§ **Data shown**
○ ○ ○ ○ ○
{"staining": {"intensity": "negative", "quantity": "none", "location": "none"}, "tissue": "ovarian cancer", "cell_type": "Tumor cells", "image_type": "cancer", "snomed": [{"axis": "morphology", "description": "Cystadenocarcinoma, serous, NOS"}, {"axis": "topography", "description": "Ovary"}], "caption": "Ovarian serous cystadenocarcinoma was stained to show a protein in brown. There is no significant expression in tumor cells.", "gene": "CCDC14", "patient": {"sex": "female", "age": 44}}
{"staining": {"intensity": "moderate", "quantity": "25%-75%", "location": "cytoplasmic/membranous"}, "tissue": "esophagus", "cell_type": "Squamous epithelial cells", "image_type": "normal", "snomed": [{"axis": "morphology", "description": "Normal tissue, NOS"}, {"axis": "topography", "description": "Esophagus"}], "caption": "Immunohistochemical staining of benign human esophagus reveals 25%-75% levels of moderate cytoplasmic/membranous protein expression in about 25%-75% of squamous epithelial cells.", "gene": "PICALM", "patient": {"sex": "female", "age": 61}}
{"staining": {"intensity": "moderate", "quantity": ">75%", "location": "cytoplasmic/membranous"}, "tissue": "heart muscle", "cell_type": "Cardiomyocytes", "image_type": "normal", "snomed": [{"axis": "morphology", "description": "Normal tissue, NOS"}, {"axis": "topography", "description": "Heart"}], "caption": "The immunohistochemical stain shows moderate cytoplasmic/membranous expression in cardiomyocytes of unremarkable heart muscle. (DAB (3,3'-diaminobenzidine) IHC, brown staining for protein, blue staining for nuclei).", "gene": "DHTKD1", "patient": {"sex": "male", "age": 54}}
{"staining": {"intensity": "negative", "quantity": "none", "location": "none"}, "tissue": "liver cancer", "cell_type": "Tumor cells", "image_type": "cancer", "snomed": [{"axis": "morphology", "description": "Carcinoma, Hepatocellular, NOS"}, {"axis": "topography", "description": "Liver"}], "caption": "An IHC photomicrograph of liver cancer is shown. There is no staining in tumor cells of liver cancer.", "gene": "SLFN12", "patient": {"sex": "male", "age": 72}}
○ ○ ○ ○ ○
§ **Directions for this task**
The response should repeat the whole listing exactly.

§ **Answer box**
{"staining": {"intensity": "negative", "quantity": "none", "location": "none"}, "tissue": "ovarian cancer", "cell_type": "Tumor cells", "image_type": "cancer", "snomed": [{"axis": "morphology", "description": "Cystadenocarcinoma, serous, NOS"}, {"axis": "topography", "description": "Ovary"}], "caption": "Ovarian serous cystadenocarcinoma was stained to show a protein in brown. There is no significant expression in tumor cells.", "gene": "CCDC14", "patient": {"sex": "female", "age": 44}}
{"staining": {"intensity": "moderate", "quantity": "25%-75%", "location": "cytoplasmic/membranous"}, "tissue": "esophagus", "cell_type": "Squamous epithelial cells", "image_type": "normal", "snomed": [{"axis": "morphology", "description": "Normal tissue, NOS"}, {"axis": "topography", "description": "Esophagus"}], "caption": "Immunohistochemical staining of benign human esophagus reveals 25%-75% levels of moderate cytoplasmic/membranous protein expression in about 25%-75% of squamous epithelial cells.", "gene": "PICALM", "patient": {"sex": "female", "age": 61}}
{"staining": {"intensity": "moderate", "quantity": ">75%", "location": "cytoplasmic/membranous"}, "tissue": "heart muscle", "cell_type": "Cardiomyocytes", "image_type": "normal", "snomed": [{"axis": "morphology", "description": "Normal tissue, NOS"}, {"axis": "topography", "description": "Heart"}], "caption": "The immunohistochemical stain shows moderate cytoplasmic/membranous expression in cardiomyocytes of unremarkable heart muscle. (DAB (3,3'-diaminobenzidine) IHC, brown staining for protein, blue staining for nuclei).", "gene": "DHTKD1", "patient": {"sex": "male", "age": 54}}
{"staining": {"intensity": "negative", "quantity": "none", "location": "none"}, "tissue": "liver cancer", "cell_type": "Tumor cells", "image_type": "cancer", "snomed": [{"axis": "morphology", "description": "Carcinoma, Hepatocellular, NOS"}, {"axis": "topography", "description": "Liver"}], "caption": "An IHC photomicrograph of liver cancer is shown. There is no staining in tumor cells of liver cancer.", "gene": "SLFN12", "patient": {"sex": "male", "age": 72}}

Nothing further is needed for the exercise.